In het EAB staat vermeld dat de opgeëiste persoon in persoon is verschenen bij het proces dat tot de beslissing heeft geleid.
De overlevering wordt verzocht ten behoeve van de tenuitvoerlegging van een vrijheidsstraf voor de duur van twee jaren, door de opgeëiste persoon te ondergaan op het grondgebied van de uitvaardigende lidstaat. De vrijheidsstraf is aan de opgeëiste persoon opgelegd bij het hiervoor genoemde vonnis.
Dit vonnis betreft de feiten zoals die zijn omschreven in onderdeel e) van het EAB. Een door de griffier gewaarmerkte fotokopie van dit onderdeel is als bijlage aan deze uitspraak gehecht.

4.Strafbaarheid

Feiten waarvoor dubbele strafbaarheid is vereist
De uitvaardigende justitiële autoriteit heeft de feiten niet aangeduid als feiten waarvoor het vereiste van toetsing van dubbele strafbaarheid niet geldt. Overlevering kan in dat geval worden toegestaan, indien voldaan wordt aan de kaderbesluitconform uitgelegde eisen die in artikel 7, eerste lid, aanhef en onder b, OLW juncto artikel 7, eerste lid, onder a 2°, OLW zijn neergelegd.
De rechtbank stelt vast dat hieraan is voldaan.
De feiten leveren naar Nederlands recht op:
diefstal, meermalen gepleegd
diefstal, gevolgd van geweld tegen personen, gepleegd met het oogmerk om, bij betrapping op heter daad, aan zichzelf de vlucht mogelijk te maken en het bezit van het gestolene te verzekeren
opzettelijk handelen in strijd met het in artikel 3 onder C van de Opiumwet gegeven verbod
opzettelijk handelen in strijd met het in artikel 3 onder B van de Opiumwet gegeven verbod

5.Slotsom

Nu is vastgesteld dat het EAB voldoet aan de eisen van artikel 2 OLW, er ook overigens geen weigeringsgronden aan de overlevering in de weg staan en er geen sprake is van een geval waarin aan het EAB geen gevolg mag worden gegeven, dient de overlevering te worden toegestaan.

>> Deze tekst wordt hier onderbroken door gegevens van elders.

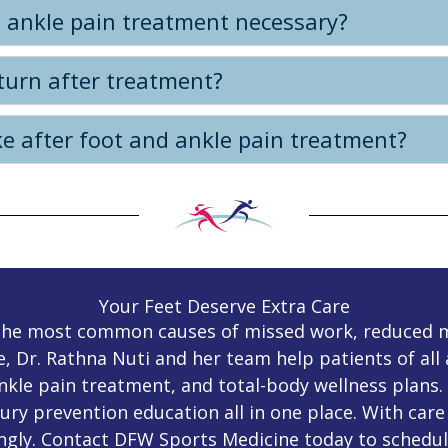
 ankle pain treatment necessary?
turn after treatment?
e after foot and ankle pain treatment?
Your Feet Deserve Extra Care
f the most common causes of missed work, reduced 
e, Dr. Rathna Nuti and her team help patients of al
ankle pain treatment, and total-body wellness plans.
ury prevention education all in one place. With care 
ngly. Contact DFW Sports Medicine today to schedul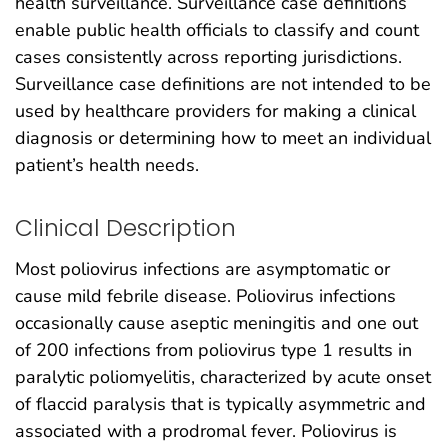
health surveillance. Surveillance case definitions
enable public health officials to classify and count
cases consistently across reporting jurisdictions.
Surveillance case definitions are not intended to be
used by healthcare providers for making a clinical
diagnosis or determining how to meet an individual
patient’s health needs.
Clinical Description
Most poliovirus infections are asymptomatic or
cause mild febrile disease. Poliovirus infections
occasionally cause aseptic meningitis and one out
of 200 infections from poliovirus type 1 results in
paralytic poliomyelitis, characterized by acute onset
of flaccid paralysis that is typically asymmetric and
associated with a prodromal fever. Poliovirus is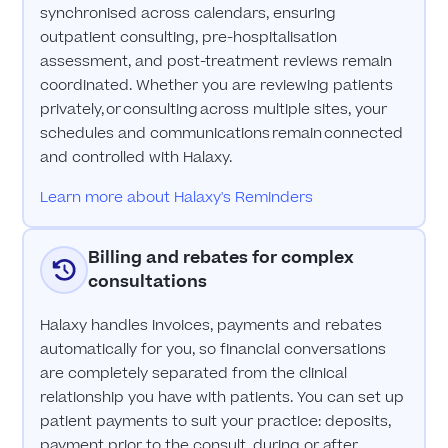
synchronised across calendars, ensuring
outpatient consulting, pre-hospitalisation
assessment, and post-treatment reviews remain
coordinated. Whether you are reviewing patients
privately, or consulting across multiple sites, your
schedules and communications remain connected
and controlled with Halaxy.
Learn more about Halaxy's Reminders
Billing and rebates for complex
consultations
Halaxy handles invoices, payments and rebates
automatically for you, so financial conversations
are completely separated from the clinical
relationship you have with patients. You can set up
patient payments to suit your practice: deposits,
payment prior to the consult, during or after,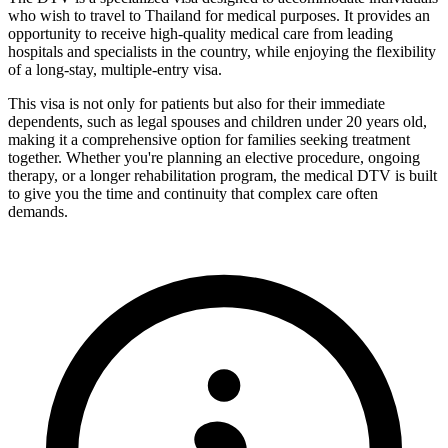
who wish to travel to Thailand for medical purposes. It provides an
opportunity to receive high-quality medical care from leading
hospitals and specialists in the country, while enjoying the flexibility
of a long-stay, multiple-entry visa.
This visa is not only for patients but also for their immediate
dependents, such as legal spouses and children under 20 years old,
making it a comprehensive option for families seeking treatment
together. Whether you're planning an elective procedure, ongoing
therapy, or a longer rehabilitation program, the medical DTV is built
to give you the time and continuity that complex care often
demands.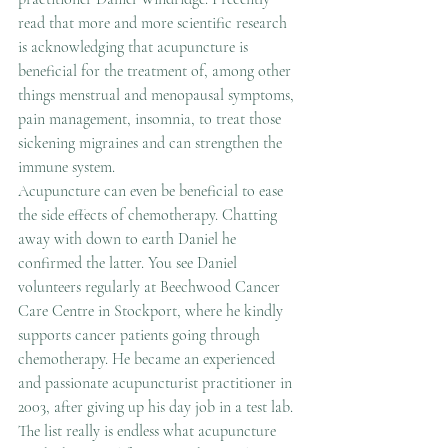
read that more and more scientific research 
is acknowledging that acupuncture is 
beneficial for the treatment of, among other 
things menstrual and menopausal symptoms, 
pain management, insomnia, to treat those 
sickening migraines and can strengthen the 
immune system.
Acupuncture can even be beneficial to ease 
the side effects of chemotherapy. Chatting 
away with down to earth Daniel he 
confirmed the latter. You see Daniel 
volunteers regularly at Beechwood Cancer 
Care Centre in Stockport, where he kindly 
supports cancer patients going through 
chemotherapy. He became an experienced 
and passionate acupuncturist practitioner in 
2003, after giving up his day job in a test lab.
The list really is endless what acupuncture 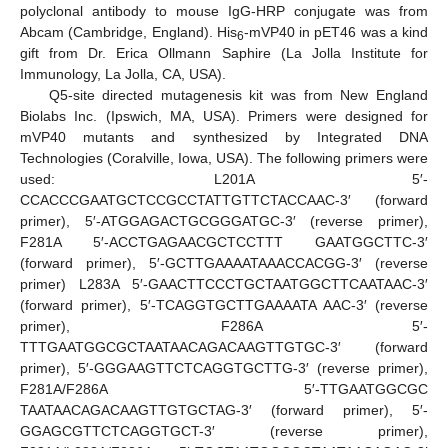
polyclonal antibody to mouse IgG-HRP conjugate was from
Abcam (Cambridge, England). His
-mVP40 in pET46 was a kind
6
gift from Dr. Erica Ollmann Saphire (La Jolla Institute for
Immunology, La Jolla, CA, USA).
Q5-site directed mutagenesis kit was from New England
Biolabs Inc. (Ipswich, MA, USA). Primers were designed for
mVP40 mutants and synthesized by Integrated DNA
Technologies (Coralville, Iowa, USA). The following primers were
used: L201A 5′-
CCACCCGAATGCTCCGCCTATTGTTCTACCAAC-3′ (forward
primer), 5′-ATGGAGACTGCGGGATGC-3′ (reverse primer),
F281A 5′-ACCTGAGAACGCTCCTTT GAATGGCTTC-3′
(forward primer), 5′-GCTTGAAAATAAACCACGG-3′ (reverse
primer) L283A 5′-GAACTTCCCTGCTAATGGCTTCAATAAC-3′
(forward primer), 5′-TCAGGTGCTTGAAAATA AAC-3′ (reverse
primer), F286A 5′-
TTTGAATGGCGCTAATAACAGACAAGTTGTGC-3′ (forward
primer), 5′-GGGAAGTTCTCAGGTGCTTG-3′ (reverse primer),
F281A/F286A 5′-TTGAATGGCGC
TAATAACAGACAAGTTGTGCTAG-3′ (forward primer), 5′-
GGAGCGTTCTCAGGTGCT-3′ (reverse primer),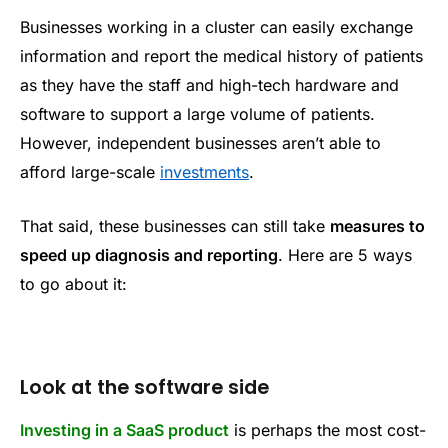
Businesses working in a cluster can easily exchange
information and report the medical history of patients
as they have the staff and high-tech hardware and
software to support a large volume of patients.
However, independent businesses aren’t able to
afford large-scale
investments
.
That said, these businesses can still take
measures to
speed up diagnosis and reporting
. Here are 5 ways
to go about it:
Look at the software side
Investing in a SaaS product
is perhaps the most cost-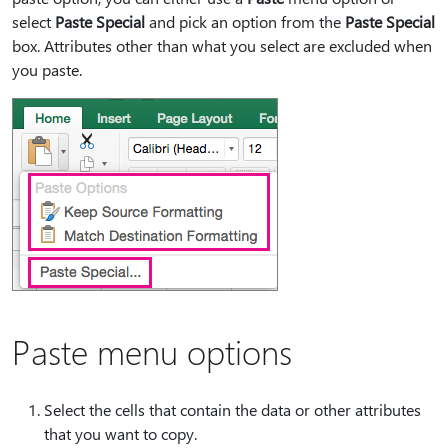
select
Paste Special
and pick an option from the
Paste Special
box. Attributes other than what you select are excluded when
you paste.
Paste menu options
Select the cells that contain the data or other attributes
that you want to copy.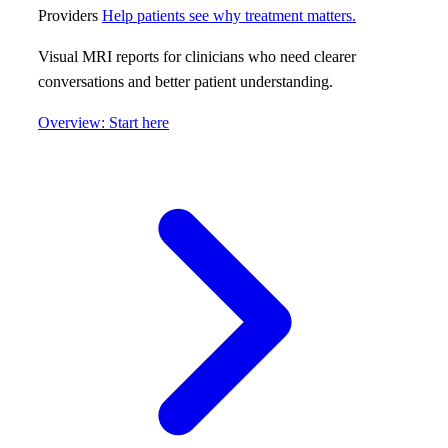
Providers
Help patients see why treatment matters.
Visual MRI reports for clinicians who need clearer
conversations and better patient understanding.
Overview: Start here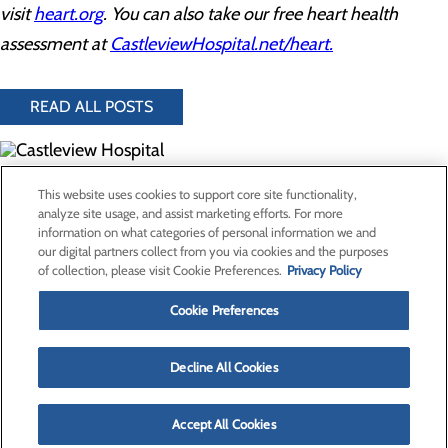
visit
heart.org
. You can also take our free heart health
assessment at
CastleviewHospital.net/heart.
READ ALL POSTS
300 North Hospital Drive
This website uses cookies to support core site functionality,
Price, UT 84501
analyze site usage, and assist marketing efforts. For more
information on what categories of personal information we and
our digital partners collect from you via cookies and the purposes
Privacy Policy
of collection, please visit Cookie Preferences.
Privacy Policy
Cookie Preferences
Cookie Preferences
About Us
Contact Us
Find a Provider
Decline All Cookies
Services
Patients & Visitors
Classes & Events
Accept All Cookies
Price Transparency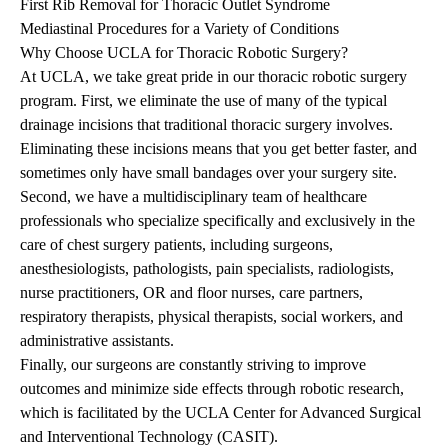
First Rib Removal for Thoracic Outlet Syndrome
Mediastinal Procedures for a Variety of Conditions
Why Choose UCLA for Thoracic Robotic Surgery?
At UCLA, we take great pride in our thoracic robotic surgery
program. First, we eliminate the use of many of the typical
drainage incisions that traditional thoracic surgery involves.
Eliminating these incisions means that you get better faster, and
sometimes only have small bandages over your surgery site.
Second, we have a multidisciplinary team of healthcare
professionals who specialize specifically and exclusively in the
care of chest surgery patients, including surgeons,
anesthesiologists, pathologists, pain specialists, radiologists,
nurse practitioners, OR and floor nurses, care partners,
respiratory therapists, physical therapists, social workers, and
administrative assistants.
Finally, our surgeons are constantly striving to improve
outcomes and minimize side effects through robotic research,
which is facilitated by the
UCLA Center for Advanced Surgical
and Interventional Technology (CASIT).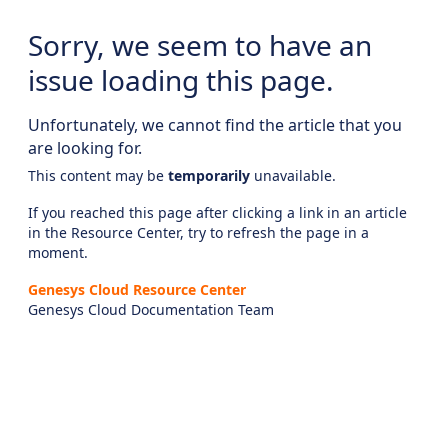
Sorry, we seem to have an
issue loading this page.
Unfortunately, we cannot find the article that you
are looking for.
This content may be
temporarily
unavailable.
If you reached this page after clicking a link in an article
in the Resource Center, try to refresh the page in a
moment.
Genesys Cloud Resource Center
Genesys Cloud Documentation Team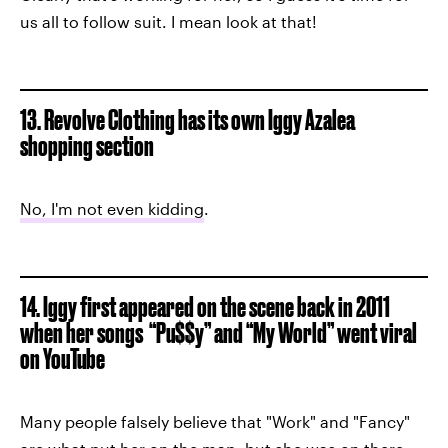
us all to follow suit. I mean look at that!
13. Revolve Clothing has its own Iggy Azalea
shopping section
No, I'm not even kidding
.
14. Iggy first appeared on the scene back in 2011
when her songs “Pu$$y” and “My World” went viral
on YouTube
Many people falsely believe that "Work" and "Fancy"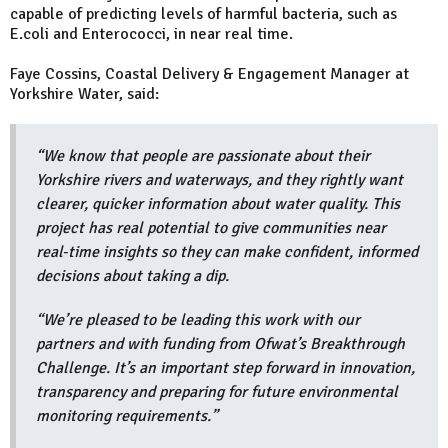
capable of predicting levels of harmful bacteria, such as
E.coli and Enterococci, in near real time.
Faye Cossins, Coastal Delivery & Engagement Manager at
Yorkshire Water, said:
“We know that people are passionate about their
Yorkshire rivers and waterways, and they rightly want
clearer, quicker information about water quality. This
project has real potential to give communities near
real‑time insights so they can make confident, informed
decisions about taking a dip.
“We’re pleased to be leading this work with our
partners and with funding from Ofwat’s Breakthrough
Challenge. It’s an important step forward in innovation,
transparency and preparing for future environmental
monitoring requirements.”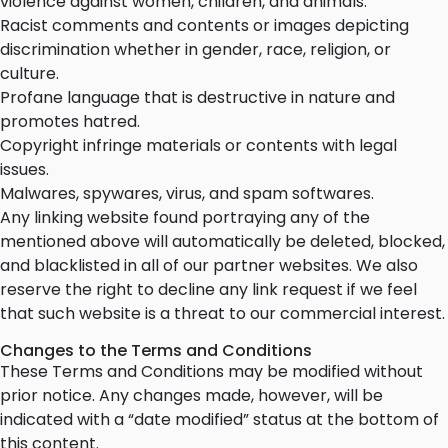
violence against women, children, and animals.
Racist comments and contents or images depicting
discrimination whether in gender, race, religion, or
culture.
Profane language that is destructive in nature and
promotes hatred.
Copyright infringe materials or contents with legal
issues.
Malwares, spywares, virus, and spam softwares.
Any linking website found portraying any of the
mentioned above will automatically be deleted, blocked,
and blacklisted in all of our partner websites. We also
reserve the right to decline any link request if we feel
that such website is a threat to our commercial interest.
Changes to the Terms and Conditions
These Terms and Conditions may be modified without
prior notice. Any changes made, however, will be
indicated with a “date modified” status at the bottom of
this content.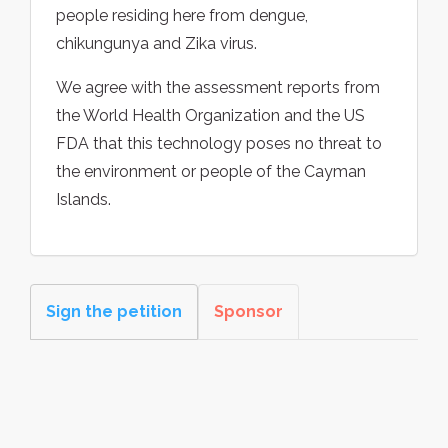
people residing here from dengue,
chikungunya and Zika virus.
We agree with the assessment reports from
the World Health Organization and the US
FDA that this technology poses no threat to
the environment or people of the Cayman
Islands.
Sign the petition
Sponsor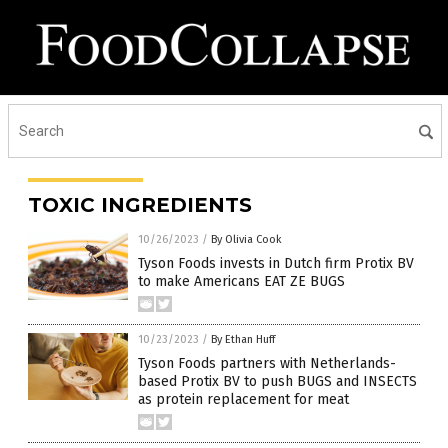
TOXIC INGREDIENTS
10/26/2023
/
By Olivia Cook
Tyson Foods invests in Dutch firm Protix BV
to make Americans EAT ZE BUGS
10/23/2023
/
By Ethan Huff
Tyson Foods partners with Netherlands-
based Protix BV to push BUGS and INSECTS
as protein replacement for meat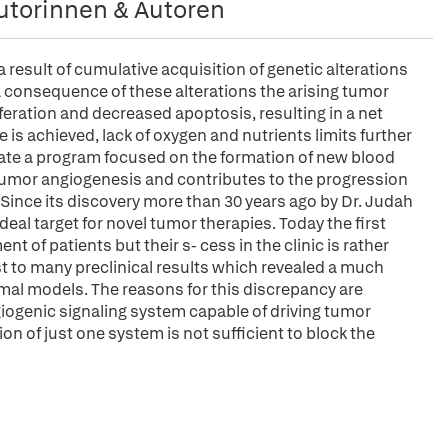
utorinnen & Autoren
esult of cumulative acquisition of genetic alterations
consequence of these alterations the arising tumor
feration and decreased apoptosis, resulting in a net
 is achieved, lack of oxygen and nutrients limits further
tiate a program focused on the formation of new blood
 tumor angiogenesis and contributes to the progression
Since its discovery more than 30 years ago by Dr. Judah
al target for novel tumor therapies. Today the first
 of patients but their s- cess in the clinic is rather
st to many preclinical results which revealed a much
imal models. The reasons for this discrepancy are
iogenic signaling system capable of driving tumor
ion of just one system is not sufficient to block the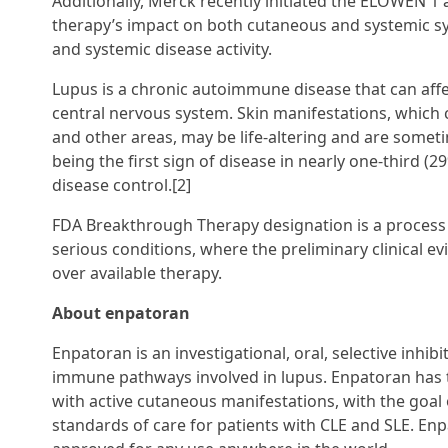
Additionally, Merck recently initiated the ELOWEN 1
therapy’s impact on both cutaneous and systemic sy
and systemic disease activity.
Lupus is a chronic autoimmune disease that can affec
central nervous system. Skin manifestations, which c
and other areas, may be life-altering and are someti
being the first sign of disease in nearly one-third (
disease control.[2]
FDA Breakthrough Therapy designation is a process
serious conditions, where the preliminary clinical e
over available therapy.
About enpatoran
Enpatoran is an investigational, oral, selective inhibi
immune pathways involved in lupus. Enpatoran has th
with active cutaneous manifestations, with the goa
standards of care for patients with CLE and SLE. Enp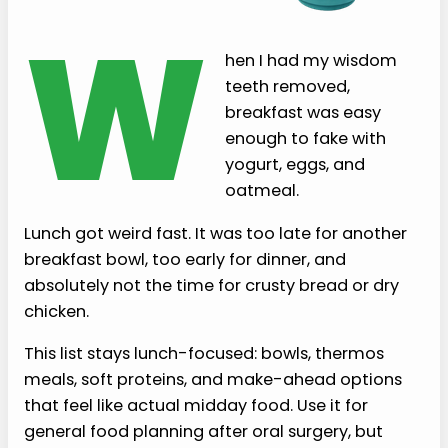
W
hen I had my wisdom
teeth removed,
breakfast was easy
enough to fake with
yogurt, eggs, and
oatmeal.
Lunch got weird fast. It was too late for another
breakfast bowl, too early for dinner, and
absolutely not the time for crusty bread or dry
chicken.
This list stays lunch-focused: bowls, thermos
meals, soft proteins, and make-ahead options
that feel like actual midday food. Use it for
general food planning after oral surgery, but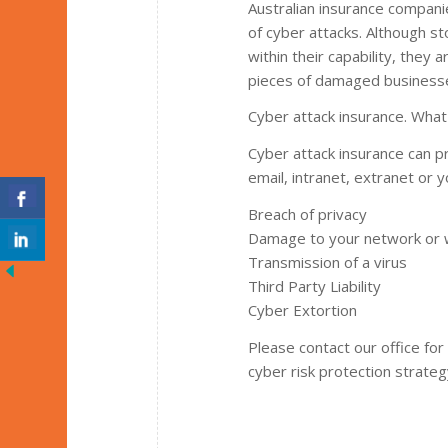
Australian insurance compan
of cyber attacks. Although st
within their capability, they 
pieces of damaged businesses
Cyber attack insurance. Wha
Cyber attack insurance can pr
email, intranet, extranet or y
Breach of privacy
Damage to your network or 
Transmission of a virus
Third Party Liability
Cyber Extortion
Please contact our office fo
cyber risk protection strateg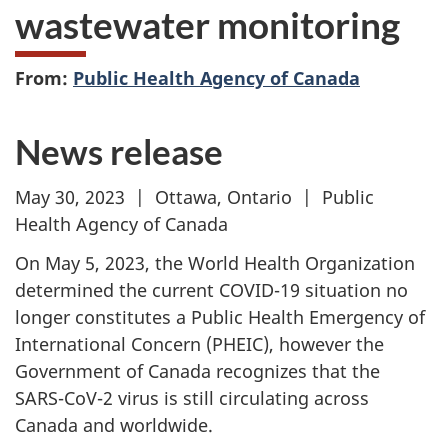
wastewater monitoring
From:
Public Health Agency of Canada
News release
May 30, 2023 | Ottawa, Ontario | Public
Health Agency of Canada
On May 5, 2023, the World Health Organization
determined the current COVID-19 situation no
longer constitutes a Public Health Emergency of
International Concern (PHEIC), however the
Government of Canada recognizes that the
SARS-CoV-2 virus is still circulating across
Canada and worldwide.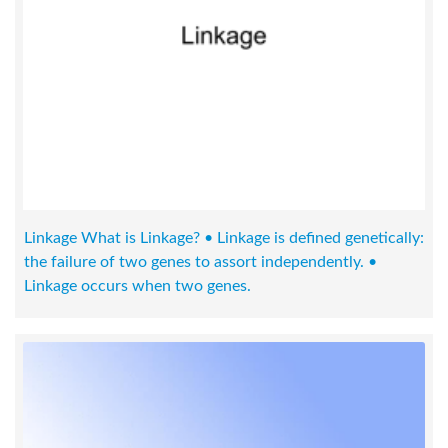
Linkage What is Linkage? • Linkage is defined genetically:
the failure of two genes to assort independently. •
Linkage occurs when two genes.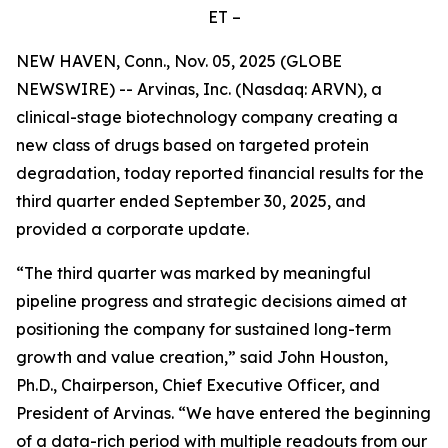
ET –
NEW HAVEN, Conn., Nov. 05, 2025 (GLOBE
NEWSWIRE) -- Arvinas, Inc. (Nasdaq: ARVN), a
clinical-stage biotechnology company creating a
new class of drugs based on targeted protein
degradation, today reported financial results for the
third quarter ended September 30, 2025, and
provided a corporate update.
“The third quarter was marked by meaningful
pipeline progress and strategic decisions aimed at
positioning the company for sustained long-term
growth and value creation,” said John Houston,
Ph.D., Chairperson, Chief Executive Officer, and
President of Arvinas. “We have entered the beginning
of a data-rich period with multiple readouts from our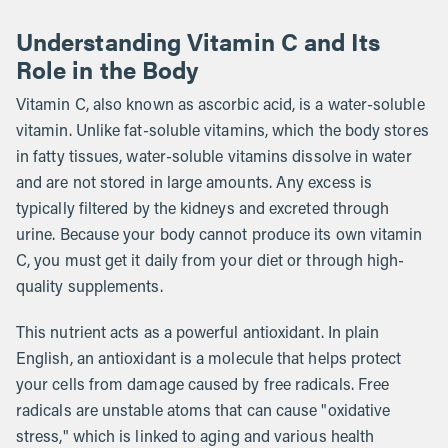
Understanding Vitamin C and Its
Role in the Body
Vitamin C, also known as ascorbic acid, is a water-soluble
vitamin. Unlike fat-soluble vitamins, which the body stores
in fatty tissues, water-soluble vitamins dissolve in water
and are not stored in large amounts. Any excess is
typically filtered by the kidneys and excreted through
urine. Because your body cannot produce its own vitamin
C, you must get it daily from your diet or through high-
quality supplements.
This nutrient acts as a powerful antioxidant. In plain
English, an antioxidant is a molecule that helps protect
your cells from damage caused by free radicals. Free
radicals are unstable atoms that can cause "oxidative
stress," which is linked to aging and various health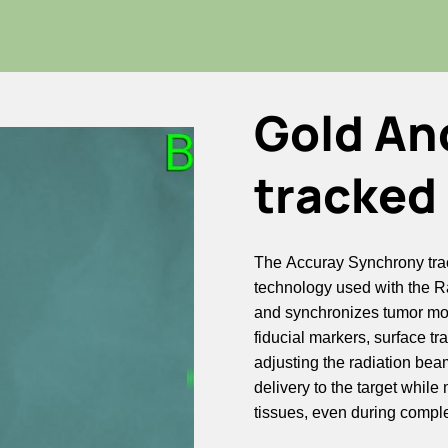
Gold An
tracked 
The Accuray Synchrony tra
technology used with the R
and synchronizes tumor mov
fiducial markers, surface tr
adjusting the radiation bea
delivery to the target whil
tissues, even during compl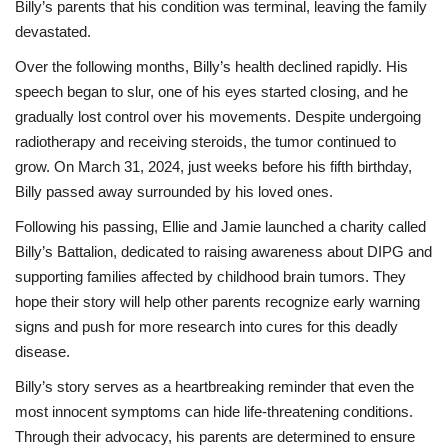
Billy’s parents that his condition was terminal, leaving the family
devastated.
Over the following months, Billy’s health declined rapidly. His
speech began to slur, one of his eyes started closing, and he
gradually lost control over his movements. Despite undergoing
radiotherapy and receiving steroids, the tumor continued to
grow. On March 31, 2024, just weeks before his fifth birthday,
Billy passed away surrounded by his loved ones.
Following his passing, Ellie and Jamie launched a charity called
Billy’s Battalion, dedicated to raising awareness about DIPG and
supporting families affected by childhood brain tumors. They
hope their story will help other parents recognize early warning
signs and push for more research into cures for this deadly
disease.
Billy’s story serves as a heartbreaking reminder that even the
most innocent symptoms can hide life-threatening conditions.
Through their advocacy, his parents are determined to ensure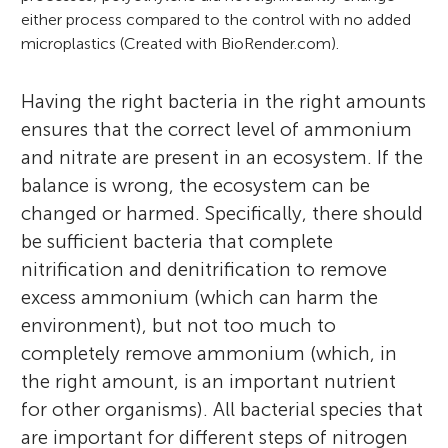
either process compared to the control with no added
microplastics (Created with BioRender.com).
Having the right bacteria in the right amounts
ensures that the correct level of ammonium
and nitrate are present in an ecosystem. If the
balance is wrong, the ecosystem can be
changed or harmed. Specifically, there should
be sufficient bacteria that complete
nitrification and denitrification to remove
excess ammonium (which can harm the
environment), but not too much to
completely remove ammonium (which, in
the right amount, is an important nutrient
for other organisms). All bacterial species that
are important for different steps of nitrogen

6.Toepasselijke wetsbepalingen

De artikelen 310, 311 Wetboek van Strafrecht, 3, 11 Opiumwet en 2, 5 en 7 OLW.

7.Beslissing

STAAT TOEde overlevering van
[opgeëiste persoon 1] alias [opgeëiste persoon 2] alias [opgeëiste persoon 3]aan het
AmtsgerichtFreiburg (Duitsland).
Aldus gedaan door
mr. C. Klomp, voorzitter,
mrs. J.P.W. Helmonds en D. Hein, rechters,
in tegenwoordigheid van mr. K. Spanjaart, griffier,
en uitgesproken ter openbare zitting van 24 november 2021.
Ingevolge artikel 29, tweede lid, OLW staat tegen deze uitspraak geen gewoon rechtsmiddel open.